Of course, this isn’t quite the end: the story takes turns, illuminating rising tensions between understanding and rigidity, sympathy and stoicism. During a long hump through the jungle, Lena is almost waylaid by a rebel at night. She’s saved by Waters, who slides in like the stealth killer he is, slices the would-be way-layer’s throat, then wipes the blood off his knife. Cold, he repulses but also moves Lena: he’s saved her life after all. But he’s frightening, adept at maintaining pain (but it’s not a tumah!). Lena’s passion proves instructive, and soon, Waters is making decisions in the field that controvert his military orders. Back on the ship, the captain yells into his phone, mad like he’s Perry White slamming Waters’ Clark Kent.
Alex Lasker and Patrick Cirillo’s script has Waters going through his own unlikely fast change, turning all moral and empathetic after spending a few days with Lena and “her people.” He goes so far as to engage his men despite their strict “rules of engagement” edict — no shooting unless you’re shot at. One of the film’s most distressing sequences occurs when Waters and crew discover a band of revels raping, torturing, and slaughtering a village full of people. The SEALs take out target after target (as each target is assailing a helpless victim). They perform expertly, viciously, and righteously. Their violence is justified by the violence of the barbarians (who, Patience says, cut off nursing mothers’ breasts so they cannot feed their children). Surely, killing these fiends is morally sound.
Still, and to its credit, the film’s action here is somber rather than thrilling; you can root for the SEALs, but the toll on them is visible. Waters’ decision to go off-mission (“We have a new mission”) dooms him and his men to a no-return of complete engagement: they must follow through, they can’t extract and leave. But while they might wonder about his motives (“What are you doing!?”), they mostly go along because they are loyal soldiers, and earnestly want to do good work.
When he finally asks for their feelings on the matter, the surviving black team member holds out the longest in granting his approval. But then he takes his LT aside and reassures him: “These are my people too. For all those years we’ve had to stand down or stand by, you’re doing the right thing.” And for all the violence and frustration in the movie, this moment — the grave and reluctant Zee’s full-on engagement with the cause Waters has redefined — is what Waters (and the film, apparently) has been waiting for. How odd (and familiar) is this scenario? The white guy will save the grateful, black oppressed, when he finally “gets it.” Thank god.

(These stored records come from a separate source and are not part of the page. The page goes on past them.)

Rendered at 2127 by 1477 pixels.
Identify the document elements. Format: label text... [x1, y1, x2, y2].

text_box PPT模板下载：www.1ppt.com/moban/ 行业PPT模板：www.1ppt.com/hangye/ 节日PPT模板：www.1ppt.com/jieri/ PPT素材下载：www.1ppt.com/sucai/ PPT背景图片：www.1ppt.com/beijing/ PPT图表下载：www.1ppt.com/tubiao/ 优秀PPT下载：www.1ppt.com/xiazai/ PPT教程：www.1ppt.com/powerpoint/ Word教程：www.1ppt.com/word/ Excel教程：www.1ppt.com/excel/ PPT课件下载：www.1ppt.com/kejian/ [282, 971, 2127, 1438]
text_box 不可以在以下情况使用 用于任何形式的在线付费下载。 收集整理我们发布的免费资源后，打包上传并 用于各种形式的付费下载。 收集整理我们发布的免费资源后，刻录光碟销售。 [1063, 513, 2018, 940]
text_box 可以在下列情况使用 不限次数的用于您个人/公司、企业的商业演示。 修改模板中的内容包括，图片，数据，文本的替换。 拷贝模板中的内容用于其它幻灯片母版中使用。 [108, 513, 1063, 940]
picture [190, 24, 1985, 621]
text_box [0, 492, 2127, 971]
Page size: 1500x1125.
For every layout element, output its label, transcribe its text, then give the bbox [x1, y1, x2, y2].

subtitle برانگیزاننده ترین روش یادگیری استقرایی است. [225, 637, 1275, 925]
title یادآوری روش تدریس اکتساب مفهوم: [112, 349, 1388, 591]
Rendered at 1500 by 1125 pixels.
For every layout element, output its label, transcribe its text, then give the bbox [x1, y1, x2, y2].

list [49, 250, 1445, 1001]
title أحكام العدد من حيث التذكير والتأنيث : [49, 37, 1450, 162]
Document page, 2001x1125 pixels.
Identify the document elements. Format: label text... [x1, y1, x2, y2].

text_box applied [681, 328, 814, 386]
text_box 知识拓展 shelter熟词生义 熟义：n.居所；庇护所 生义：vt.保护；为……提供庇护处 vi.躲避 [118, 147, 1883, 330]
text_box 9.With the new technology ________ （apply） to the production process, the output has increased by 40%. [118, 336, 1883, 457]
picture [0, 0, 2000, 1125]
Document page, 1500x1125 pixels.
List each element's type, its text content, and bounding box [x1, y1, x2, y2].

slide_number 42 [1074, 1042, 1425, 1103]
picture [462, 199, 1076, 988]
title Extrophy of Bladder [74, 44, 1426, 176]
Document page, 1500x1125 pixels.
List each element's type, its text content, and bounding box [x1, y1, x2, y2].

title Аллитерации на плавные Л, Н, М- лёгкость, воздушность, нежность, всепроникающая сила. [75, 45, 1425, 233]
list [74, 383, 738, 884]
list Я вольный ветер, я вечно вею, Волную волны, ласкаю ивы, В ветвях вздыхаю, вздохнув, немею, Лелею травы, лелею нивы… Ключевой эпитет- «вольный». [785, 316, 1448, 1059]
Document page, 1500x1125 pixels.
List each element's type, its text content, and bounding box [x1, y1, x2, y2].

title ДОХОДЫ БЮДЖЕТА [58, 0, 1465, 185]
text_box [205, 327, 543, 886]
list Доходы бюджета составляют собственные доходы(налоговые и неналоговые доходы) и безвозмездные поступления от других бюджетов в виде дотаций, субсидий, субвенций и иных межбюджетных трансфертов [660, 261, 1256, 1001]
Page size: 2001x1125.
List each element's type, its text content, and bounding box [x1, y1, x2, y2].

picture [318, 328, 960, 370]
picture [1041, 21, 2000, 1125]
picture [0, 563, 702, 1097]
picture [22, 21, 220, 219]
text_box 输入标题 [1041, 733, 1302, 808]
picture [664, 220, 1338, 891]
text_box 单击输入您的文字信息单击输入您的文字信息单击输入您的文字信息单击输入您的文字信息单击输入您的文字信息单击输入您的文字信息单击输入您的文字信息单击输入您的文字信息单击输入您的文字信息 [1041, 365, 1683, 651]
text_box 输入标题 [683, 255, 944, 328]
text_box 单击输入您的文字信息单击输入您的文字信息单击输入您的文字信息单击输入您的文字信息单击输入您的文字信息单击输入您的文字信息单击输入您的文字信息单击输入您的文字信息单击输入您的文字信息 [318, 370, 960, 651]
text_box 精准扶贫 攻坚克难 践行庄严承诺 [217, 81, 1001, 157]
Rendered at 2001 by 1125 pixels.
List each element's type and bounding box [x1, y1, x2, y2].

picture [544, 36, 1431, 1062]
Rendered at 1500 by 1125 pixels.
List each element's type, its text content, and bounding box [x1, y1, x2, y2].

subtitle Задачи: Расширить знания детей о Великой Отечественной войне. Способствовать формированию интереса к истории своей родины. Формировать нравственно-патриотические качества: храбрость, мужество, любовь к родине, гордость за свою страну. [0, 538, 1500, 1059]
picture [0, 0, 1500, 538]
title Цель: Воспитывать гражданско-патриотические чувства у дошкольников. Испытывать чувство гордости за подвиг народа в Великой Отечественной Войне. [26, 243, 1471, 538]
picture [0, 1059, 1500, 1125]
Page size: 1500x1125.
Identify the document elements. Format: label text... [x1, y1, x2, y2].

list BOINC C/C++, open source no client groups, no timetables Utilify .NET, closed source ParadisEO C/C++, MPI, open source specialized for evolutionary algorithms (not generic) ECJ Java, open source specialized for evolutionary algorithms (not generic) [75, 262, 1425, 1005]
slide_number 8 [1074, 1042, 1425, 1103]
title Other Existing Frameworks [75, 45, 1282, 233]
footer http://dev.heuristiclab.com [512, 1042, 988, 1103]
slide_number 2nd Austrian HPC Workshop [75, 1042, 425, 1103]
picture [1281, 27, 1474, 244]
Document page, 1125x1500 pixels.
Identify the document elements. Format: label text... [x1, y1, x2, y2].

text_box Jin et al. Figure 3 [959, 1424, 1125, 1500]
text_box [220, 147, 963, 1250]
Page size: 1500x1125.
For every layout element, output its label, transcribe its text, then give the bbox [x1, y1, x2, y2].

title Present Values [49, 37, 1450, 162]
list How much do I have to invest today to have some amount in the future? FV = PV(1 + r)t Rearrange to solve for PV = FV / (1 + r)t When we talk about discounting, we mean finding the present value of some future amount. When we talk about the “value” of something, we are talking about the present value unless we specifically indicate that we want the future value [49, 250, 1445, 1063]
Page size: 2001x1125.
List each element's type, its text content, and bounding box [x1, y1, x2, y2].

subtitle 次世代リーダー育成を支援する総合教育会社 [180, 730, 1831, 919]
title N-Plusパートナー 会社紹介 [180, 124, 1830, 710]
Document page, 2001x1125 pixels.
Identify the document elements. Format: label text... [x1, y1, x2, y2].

Tears of the Sun was conceived before 9-11 (its original title, Man of War, was changed following the attacks), but here and now, it’s morphed into Black Hawk Down without the skeeddaddly camerawork and with a bizarrely “happier” ending, following elaborate and rousing action: explosions, firefights, rushing about. Given the current moment, this moral lesson (do something for real people, rather than follow orders that have no sense of the world they’re affecting) reads like an endorsement of “preemptive” striking… especially if you’re willing to hump through the jungles to Cameroon and leave out collateral-damaging bombs.